Dragon Pearl Jasmine Tea...
Jasmin de Pays opens with yellow marigold to meld with underlying white floral jasmine before transitioning to its heart. As the composition enters its early heart the jasmine highly intensifies, taking over as the star while eschewing the yellow floral's green tinge and gradually adding mild supporting clove. During the late dry-down the jasmine remains though subdued, as it slowly fades to reveal subtle, just slightly animalic musk in the base that hangs around through the finish. Projection is excellent, as is longevity at around 12 hours on skin.
It is no secret that I love jasmine when done right.

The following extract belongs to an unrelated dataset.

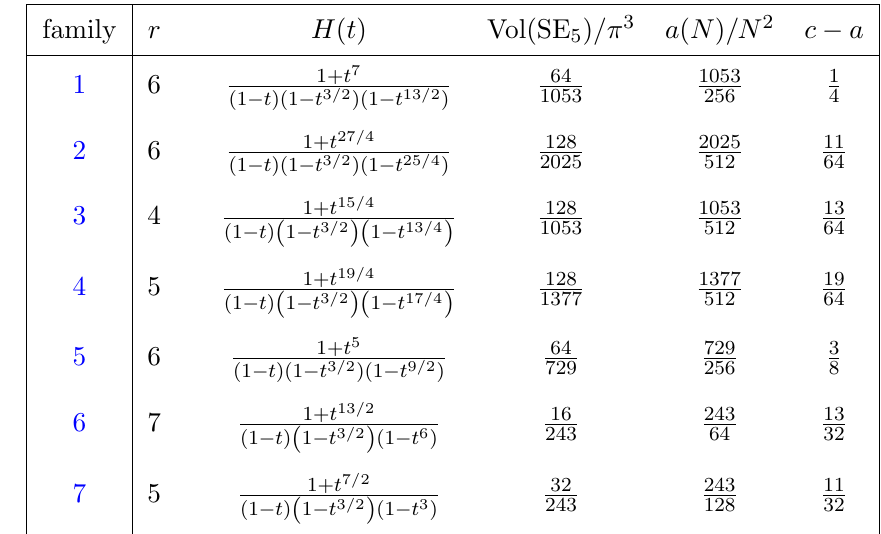
Table 3 . We collect the large- N Hilbert series, the volume of the ((cid:12)ve-dimensional internal space of the) putative gravity dual AdS 5 (cid:2) B 5 , the a central charge, and the gravitational anomaly for the seven in(cid:12)nite families of 4d models obtained from the 3d ones (by forgetting the CS interactions and replacing U with SU). The total number of gauge groups is related to the chosen value of r , as explained in appendix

In truth, a different jasmine soliflore (Jasmin Antique by Rogue Perfumery) released this year (2020) with similar listed notes impressed even beyond my wildest dreams. As Jasmin de Pays, a soliflore from the prior year has almost the same official notes (except the added marigold) would it too impress? Are the two compositions nearly interchangeable?
Let's answer the key question right away for those that don't want to read further... The answer is absolutely, "No." As a matter of fact, for two jasmine soliflores with similar notes, the fragrance profiles are about as dissimilar as can be. It turns out that despite the similar notes, the materials used and the implementation of the two different perfumers (Mr. Manual Cross for Jasmin Antique, and Mr. Jean-Claude Ellena Jasmin de Pays) couldn't be more striking. Jasmine de Pays comes off as seeking the scent of jasmine tea, Dragon Pearl Jasmine Tea in particular. It has a bit of an airy floral nature, presenting as somewhat thin and sanitized. This actually is a very close approximation of the Dragon Pearl Tea I love so much. That said, while in short doses while brewing and drinking the tea it can be quite appealing, but it tends to annoy as time passes, and Jasmin de Pays doesn't really develop much to add new revelations to the mix save for an unwelcome piercing green aspect not present in the tea from the marigold. By contrast, Jasmin Antique (reviewed separately) is deep, heady, narcotic, more nuanced and evolving, capturing the smell of jasmine grandiflorum in the field complete with its indolic presence perfectly. Each will appeal to jasmine lovers to a degree with no overlap, but for *this* jasmine lover, only one is a "must have," masterpiece, and it isn't Jasmin de Pays. The bottom line is the $200 per 100ml bottle Jasmin de Pays captures the scent of Dragon Pearl Jasmine Tea quite well, but it wears thin as time passes with its lack of development and nuance, earning it a "good" 3 stars out of 5 rating and a neutral recommendation except to Dragon Pearl Jasmine tea lovers that can't get enough of its fragrance.